→ What to do
Could you repeat the FAIS Ombudsman article between "Pillai notes that" and "advice was appropriate.", inclusive, substituting "adviser" for "respondent"?

→ Quoted passage

20 October 2009 | Compliance - Regulatory | FAIS Ombudsman | Gareth Stokes

In November 2004 Willem Johannes de Lange (now 81) and his wife Elma Cornelia de Lange followed their broker’s advice and invested substantial sums of money – R308 327 and R270 804 respectively – in Leaderguard Spot Forex (LSF). A month after investing the funds they discovered Leaderguard was effectively bankrupt and that they wouldn’t be able to recover their investments. On 26 June 2006 De Lange wrote to the FAIS Ombudsman, Charles Pillai, for assistance.

Pillai notes that the respondent, Johan Stander (who conducted business as Johan Stander Makelaars) provided a detailed response to the complaint. Stander did not believe “he was negligent in advising the complainants to invest in LSF,” says Pillai. There were many aspects of the transaction that weren’t disputed. The complainants approached the respondent for advice and subsequently moved cash from an Investec USD Money Fund and an Investec Euro Money Fund into LSF. They believed they would receive ‘more income’ for similar levels of risk. In his determination Pillai went to great lengths to assess whether Stander was ‘authorised’ to market foreign exchange products, whether he acted in compliance with the FAIS Act and whether the advice was appropriate.

→ Material provided
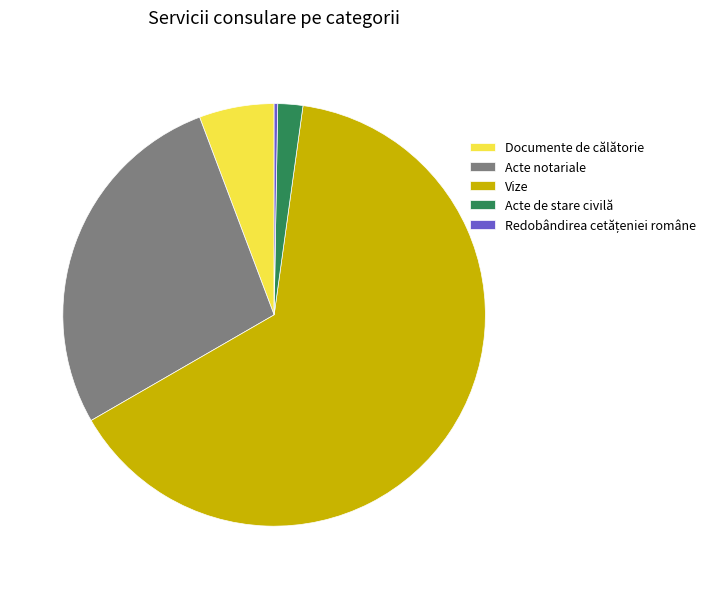

The Vize slice represents 64% of the pie. True or false?

True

→ Written solution
Pillai notes that the adviser, Johan Stander (who conducted business as Johan Stander Makelaars) provided a detailed response to the complaint. Stander did not believe “he was negligent in advising the complainants to invest in LSF,” says Pillai. There were many aspects of the transaction that weren’t disputed. The complainants approached the adviser for advice and subsequently moved cash from an Investec USD Money Fund and an Investec Euro Money Fund into LSF. They believed they would receive ‘more income’ for similar levels of risk. In his determination Pillai went to great lengths to assess whether Stander was ‘authorised’ to market foreign exchange products, whether he acted in compliance with the FAIS Act and whether the advice was appropriate.